Trait CredentialProvider 

Source
pub trait CredentialProvider: Send + Sync {
    // Required method
    fn credential<'life0, 'life1, 'life2, 'async_trait>(
        &'life0 self,
        request: &'life1 CredentialRequest<'life2>,
    ) -> Pin<Box<dyn Future<Output = Result<Option<Credential>>> + Send + 'async_trait>>
       where Self: 'async_trait,
             'life0: 'async_trait,
             'life1: 'async_trait,
             'life2: 'async_trait;
}
Expand description

Supplies a Credential for a CredentialRequest, just-in-time. Returning Ok(None) means “I have nothing for this request” — the backend then falls back to its ambient CLI auth, exactly as if no provider were configured.

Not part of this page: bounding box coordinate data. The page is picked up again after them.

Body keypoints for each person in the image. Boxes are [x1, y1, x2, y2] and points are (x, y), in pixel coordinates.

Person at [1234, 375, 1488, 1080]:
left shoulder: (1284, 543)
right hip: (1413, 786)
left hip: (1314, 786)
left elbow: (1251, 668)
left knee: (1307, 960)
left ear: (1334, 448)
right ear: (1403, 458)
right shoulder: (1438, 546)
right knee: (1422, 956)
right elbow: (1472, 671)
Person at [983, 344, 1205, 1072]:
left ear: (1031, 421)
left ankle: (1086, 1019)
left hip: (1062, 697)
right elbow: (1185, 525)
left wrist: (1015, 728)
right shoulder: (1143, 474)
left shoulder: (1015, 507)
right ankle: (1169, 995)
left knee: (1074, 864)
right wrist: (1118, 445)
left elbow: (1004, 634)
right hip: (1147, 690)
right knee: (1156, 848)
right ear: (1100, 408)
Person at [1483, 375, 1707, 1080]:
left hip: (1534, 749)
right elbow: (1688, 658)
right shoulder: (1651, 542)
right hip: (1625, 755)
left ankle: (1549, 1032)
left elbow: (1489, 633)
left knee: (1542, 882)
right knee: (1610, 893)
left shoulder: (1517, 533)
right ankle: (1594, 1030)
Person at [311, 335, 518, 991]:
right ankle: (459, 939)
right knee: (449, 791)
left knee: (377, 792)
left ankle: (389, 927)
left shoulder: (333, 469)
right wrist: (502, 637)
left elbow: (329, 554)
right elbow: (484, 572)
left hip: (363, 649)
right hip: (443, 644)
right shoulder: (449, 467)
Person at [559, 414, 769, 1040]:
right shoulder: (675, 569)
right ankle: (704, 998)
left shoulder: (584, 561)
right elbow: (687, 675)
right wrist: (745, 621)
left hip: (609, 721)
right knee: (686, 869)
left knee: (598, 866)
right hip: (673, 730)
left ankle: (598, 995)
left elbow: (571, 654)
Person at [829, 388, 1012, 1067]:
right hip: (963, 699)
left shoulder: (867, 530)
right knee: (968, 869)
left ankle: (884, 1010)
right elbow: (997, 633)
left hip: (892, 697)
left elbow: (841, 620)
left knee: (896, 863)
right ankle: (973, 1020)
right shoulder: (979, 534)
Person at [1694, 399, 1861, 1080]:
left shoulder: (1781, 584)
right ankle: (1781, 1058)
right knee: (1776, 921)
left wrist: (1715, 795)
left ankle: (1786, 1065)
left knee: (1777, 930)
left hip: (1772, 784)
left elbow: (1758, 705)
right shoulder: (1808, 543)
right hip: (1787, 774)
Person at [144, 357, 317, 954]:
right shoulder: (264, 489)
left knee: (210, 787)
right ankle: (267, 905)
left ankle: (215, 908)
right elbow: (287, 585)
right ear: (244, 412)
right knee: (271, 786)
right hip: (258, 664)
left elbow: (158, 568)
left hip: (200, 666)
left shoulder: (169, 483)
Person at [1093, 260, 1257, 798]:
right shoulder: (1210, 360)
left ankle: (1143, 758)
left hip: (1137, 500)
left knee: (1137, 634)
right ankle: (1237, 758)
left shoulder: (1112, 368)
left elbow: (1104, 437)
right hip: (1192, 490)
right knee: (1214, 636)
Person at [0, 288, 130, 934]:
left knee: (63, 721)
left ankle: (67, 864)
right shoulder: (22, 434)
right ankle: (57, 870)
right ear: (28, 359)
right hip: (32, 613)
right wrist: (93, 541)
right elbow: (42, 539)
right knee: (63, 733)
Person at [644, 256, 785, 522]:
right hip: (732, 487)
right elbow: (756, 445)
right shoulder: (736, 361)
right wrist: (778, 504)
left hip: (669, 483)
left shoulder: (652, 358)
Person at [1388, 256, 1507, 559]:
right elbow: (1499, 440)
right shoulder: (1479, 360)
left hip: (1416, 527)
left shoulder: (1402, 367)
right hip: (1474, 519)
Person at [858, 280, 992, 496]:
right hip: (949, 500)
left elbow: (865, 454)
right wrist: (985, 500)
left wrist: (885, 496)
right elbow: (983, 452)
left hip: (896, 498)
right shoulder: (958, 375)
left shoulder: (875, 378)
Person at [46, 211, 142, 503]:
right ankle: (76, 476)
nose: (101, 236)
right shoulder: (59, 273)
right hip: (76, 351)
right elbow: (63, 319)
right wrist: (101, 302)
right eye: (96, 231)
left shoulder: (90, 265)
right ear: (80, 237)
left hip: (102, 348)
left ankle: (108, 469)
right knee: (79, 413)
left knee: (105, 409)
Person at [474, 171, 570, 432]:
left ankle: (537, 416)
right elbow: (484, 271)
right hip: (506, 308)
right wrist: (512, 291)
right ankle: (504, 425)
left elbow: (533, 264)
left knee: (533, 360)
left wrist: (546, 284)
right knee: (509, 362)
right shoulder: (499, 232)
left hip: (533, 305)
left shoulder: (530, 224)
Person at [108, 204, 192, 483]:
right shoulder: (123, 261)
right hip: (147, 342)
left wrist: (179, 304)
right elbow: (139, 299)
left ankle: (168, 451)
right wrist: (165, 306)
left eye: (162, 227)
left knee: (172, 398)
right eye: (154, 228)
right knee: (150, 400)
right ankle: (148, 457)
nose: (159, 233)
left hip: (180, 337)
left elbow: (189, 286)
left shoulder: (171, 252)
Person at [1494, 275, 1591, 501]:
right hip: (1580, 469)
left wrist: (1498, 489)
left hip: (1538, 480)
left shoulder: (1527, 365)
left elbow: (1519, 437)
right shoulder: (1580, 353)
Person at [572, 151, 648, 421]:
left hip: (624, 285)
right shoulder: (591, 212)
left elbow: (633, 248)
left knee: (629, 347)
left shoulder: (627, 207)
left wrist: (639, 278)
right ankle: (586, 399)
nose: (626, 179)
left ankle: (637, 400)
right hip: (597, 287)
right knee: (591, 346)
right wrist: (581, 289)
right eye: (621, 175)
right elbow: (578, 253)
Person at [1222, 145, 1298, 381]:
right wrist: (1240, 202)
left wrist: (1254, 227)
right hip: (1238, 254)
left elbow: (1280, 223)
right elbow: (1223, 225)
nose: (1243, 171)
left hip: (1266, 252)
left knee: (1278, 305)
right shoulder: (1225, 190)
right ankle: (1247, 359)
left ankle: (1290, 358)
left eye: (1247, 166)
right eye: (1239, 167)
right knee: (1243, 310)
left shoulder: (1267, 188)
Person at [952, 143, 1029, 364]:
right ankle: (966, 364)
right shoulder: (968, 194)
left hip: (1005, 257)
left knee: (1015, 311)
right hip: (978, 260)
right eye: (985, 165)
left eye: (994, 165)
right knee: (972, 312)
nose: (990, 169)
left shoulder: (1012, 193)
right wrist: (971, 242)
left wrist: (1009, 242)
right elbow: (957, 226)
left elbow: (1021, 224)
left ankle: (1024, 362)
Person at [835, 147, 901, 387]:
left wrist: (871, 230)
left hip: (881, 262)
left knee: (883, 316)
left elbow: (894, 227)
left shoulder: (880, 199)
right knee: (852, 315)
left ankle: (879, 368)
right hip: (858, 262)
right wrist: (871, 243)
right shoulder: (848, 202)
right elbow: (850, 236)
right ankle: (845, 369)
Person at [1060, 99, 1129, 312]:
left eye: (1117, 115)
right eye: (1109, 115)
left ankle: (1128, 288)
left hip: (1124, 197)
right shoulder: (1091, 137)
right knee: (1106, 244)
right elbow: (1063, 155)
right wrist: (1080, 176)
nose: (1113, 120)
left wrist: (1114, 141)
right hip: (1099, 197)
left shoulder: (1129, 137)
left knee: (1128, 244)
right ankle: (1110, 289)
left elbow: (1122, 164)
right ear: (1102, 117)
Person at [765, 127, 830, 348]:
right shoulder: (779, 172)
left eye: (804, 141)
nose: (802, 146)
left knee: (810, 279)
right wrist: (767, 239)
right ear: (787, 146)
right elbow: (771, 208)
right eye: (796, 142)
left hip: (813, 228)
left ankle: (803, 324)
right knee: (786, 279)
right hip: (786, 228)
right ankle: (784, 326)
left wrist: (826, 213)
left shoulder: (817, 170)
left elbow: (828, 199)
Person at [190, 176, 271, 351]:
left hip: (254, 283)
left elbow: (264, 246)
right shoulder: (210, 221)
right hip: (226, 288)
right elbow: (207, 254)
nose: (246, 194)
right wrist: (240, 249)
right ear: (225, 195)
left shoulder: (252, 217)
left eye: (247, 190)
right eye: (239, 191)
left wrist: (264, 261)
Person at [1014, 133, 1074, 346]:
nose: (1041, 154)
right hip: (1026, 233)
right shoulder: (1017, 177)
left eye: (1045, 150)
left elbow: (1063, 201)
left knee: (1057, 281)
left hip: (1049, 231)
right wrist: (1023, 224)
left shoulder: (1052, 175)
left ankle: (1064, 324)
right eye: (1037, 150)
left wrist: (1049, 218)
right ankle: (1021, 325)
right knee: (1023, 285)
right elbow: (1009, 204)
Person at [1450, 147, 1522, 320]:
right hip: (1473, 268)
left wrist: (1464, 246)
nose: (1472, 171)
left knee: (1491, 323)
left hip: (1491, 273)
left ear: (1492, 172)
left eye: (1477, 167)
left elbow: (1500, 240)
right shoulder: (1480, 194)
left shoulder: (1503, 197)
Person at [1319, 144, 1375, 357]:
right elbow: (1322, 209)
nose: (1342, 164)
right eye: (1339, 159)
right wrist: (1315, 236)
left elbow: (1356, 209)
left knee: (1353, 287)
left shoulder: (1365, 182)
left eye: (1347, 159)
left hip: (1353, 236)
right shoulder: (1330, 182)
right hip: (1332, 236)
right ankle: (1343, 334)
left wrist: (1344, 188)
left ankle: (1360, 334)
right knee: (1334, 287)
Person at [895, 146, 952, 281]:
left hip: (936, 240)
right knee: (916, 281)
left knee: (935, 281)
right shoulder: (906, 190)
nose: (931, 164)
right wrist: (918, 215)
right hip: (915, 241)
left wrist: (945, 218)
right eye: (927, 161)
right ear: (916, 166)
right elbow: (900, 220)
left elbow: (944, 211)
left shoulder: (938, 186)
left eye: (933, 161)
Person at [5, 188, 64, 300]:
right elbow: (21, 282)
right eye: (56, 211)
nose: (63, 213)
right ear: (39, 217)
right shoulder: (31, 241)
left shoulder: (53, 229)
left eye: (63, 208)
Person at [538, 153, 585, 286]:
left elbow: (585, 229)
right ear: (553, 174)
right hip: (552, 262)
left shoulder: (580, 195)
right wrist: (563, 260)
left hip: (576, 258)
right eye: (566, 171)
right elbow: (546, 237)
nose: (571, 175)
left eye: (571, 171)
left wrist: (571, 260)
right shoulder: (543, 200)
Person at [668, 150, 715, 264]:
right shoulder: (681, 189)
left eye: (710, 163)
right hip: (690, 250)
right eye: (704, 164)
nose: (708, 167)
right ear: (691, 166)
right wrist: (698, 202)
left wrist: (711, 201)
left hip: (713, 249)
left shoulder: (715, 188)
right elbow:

Implement this for a vault/keychain lookup, per-account routing, or token rotation; for simple cases use StaticCredential, EnvToken, or provider_fn. The trait is async and dyn-compatible, so a backend can hold an Arc<dyn CredentialProvider>.

Required Methods§

Source

fn credential<'life0, 'life1, 'life2, 'async_trait>( &'life0 self, request: &'life1 CredentialRequest<'life2>, ) -> Pin<Box<dyn Future<Output = Result<Option<Credential>>> + Send + 'async_trait>>
where Self: 'async_trait, 'life0: 'async_trait, 'life1: 'async_trait, 'life2: 'async_trait,

Resolve the credential for request, or Ok(None) to defer to ambient auth. An Err aborts the operation (e.g. the vault was unreachable).

A returned credential whose secret is empty is treated as None (ambient) by the clients — an empty token can’t authenticate, and injecting one would override the ambient login with nothing rather than defer to it.

Dyn Compatibility§

This trait is dyn compatible.

In older versions of Rust, dyn compatibility was called "object safety".